Intermittent issue with GCS storage

Heath Albritton
Howdy folks,

I'm attempting to get Flink running in a Kubernetes cluster with the
ultimate goal of using GCS for checkpoints and savepoints.  I've used
the helm chart to deploy and followed this guide, modified for 1.6.0:

https://data-artisans.com/blog/getting-started-with-da-platform-on-google-kubernetes-engine

I've built a container putting these:
flink-shaded-hadoop2-uber-1.6.0.jar
gcs-connector-hadoop2-latest.jar
in /opt/flink/lib

I've been running WordCount.jar to test, using the input and output
flags pointing at a GCS bucket.  I've verified that my two jars show
up in the classpath in the logs, but when I run the job it throws the
following errors:

flink-flink-jobmanager-9766f9b4c-kfkk5: Caused by:
org.apache.flink.core.fs.UnsupportedFileSystemSchemeException: Could
not find a file system implementation for scheme 'gs'. The scheme is
not directly supported by Flink and no Hadoop file system to support
this scheme could be loaded.
flink-flink-jobmanager-9766f9b4c-kfkk5: at
org.apache.flink.core.fs.FileSystem.getUnguardedFileSystem(FileSystem.java:403)
flink-flink-jobmanager-9766f9b4c-kfkk5: at
org.apache.flink.core.fs.FileSystem.get(FileSystem.java:318)
flink-flink-jobmanager-9766f9b4c-kfkk5: at
org.apache.flink.core.fs.Path.getFileSystem(Path.java:298)
flink-flink-jobmanager-9766f9b4c-kfkk5: at
org.apache.flink.api.common.io.FileOutputFormat.initializeGlobal(FileOutputFormat.java:275)
flink-flink-jobmanager-9766f9b4c-kfkk5: at
org.apache.flink.runtime.jobgraph.OutputFormatVertex.initializeOnMaster(OutputFormatVertex.java:89)
flink-flink-jobmanager-9766f9b4c-kfkk5: at
org.apache.flink.runtime.executiongraph.ExecutionGraphBuilder.buildGraph(ExecutionGraphBuilder.java:216)
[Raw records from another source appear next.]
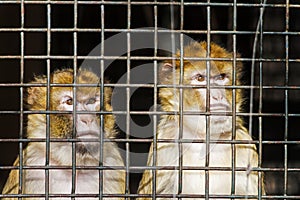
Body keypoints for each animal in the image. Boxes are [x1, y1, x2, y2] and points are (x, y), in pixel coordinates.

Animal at [138, 41, 264, 199]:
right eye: (200, 78)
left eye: (221, 77)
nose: (218, 96)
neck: (204, 138)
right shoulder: (164, 145)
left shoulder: (244, 144)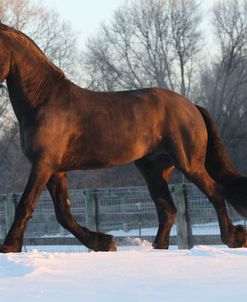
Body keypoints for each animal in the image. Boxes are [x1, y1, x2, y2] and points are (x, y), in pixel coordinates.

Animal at [0, 22, 247, 251]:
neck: (44, 99)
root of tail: (192, 106)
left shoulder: (44, 163)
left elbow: (26, 205)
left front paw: (9, 247)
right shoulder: (55, 169)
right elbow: (63, 213)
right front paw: (103, 242)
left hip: (189, 164)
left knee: (214, 192)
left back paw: (234, 238)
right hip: (153, 168)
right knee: (167, 208)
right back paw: (159, 247)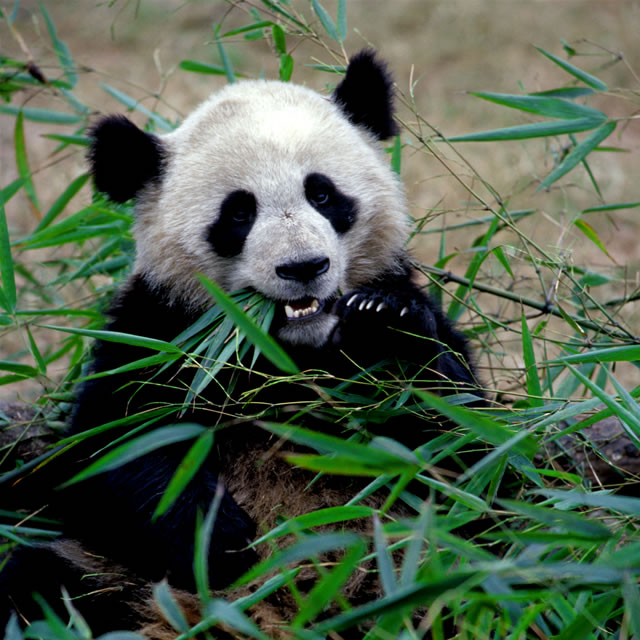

I've been wrestling with this a fair bit.  Eventually I built a
container with the core-site.xml and the GCS key in the
/opt/flink/etc-hadoop directory and then set HADOOP_CONF_DIR to point
there.

I've discovered that I can run the container in standalone mode using
the start-cluster.sh script, it works just fine.  I can replicate this
in kubernetes and locally using docker as well as locally.

If I start the job manager and the task manager individually using
their respective scripts, I get the aforementioned error.  Oddly, I
get issues when running locally as well, if I use the start-cluster.sh
script, my wordcount test works just fine.  If I start the job manager
and task manager processes using their scripts, I can read the file
from GCS, but I get a 403 when trying to write the output.

I've no idea how to proceed with troubleshooting this further as I'm a
newbie to flink.  Some direction would be helpful.


Cheers,

Heath Albritton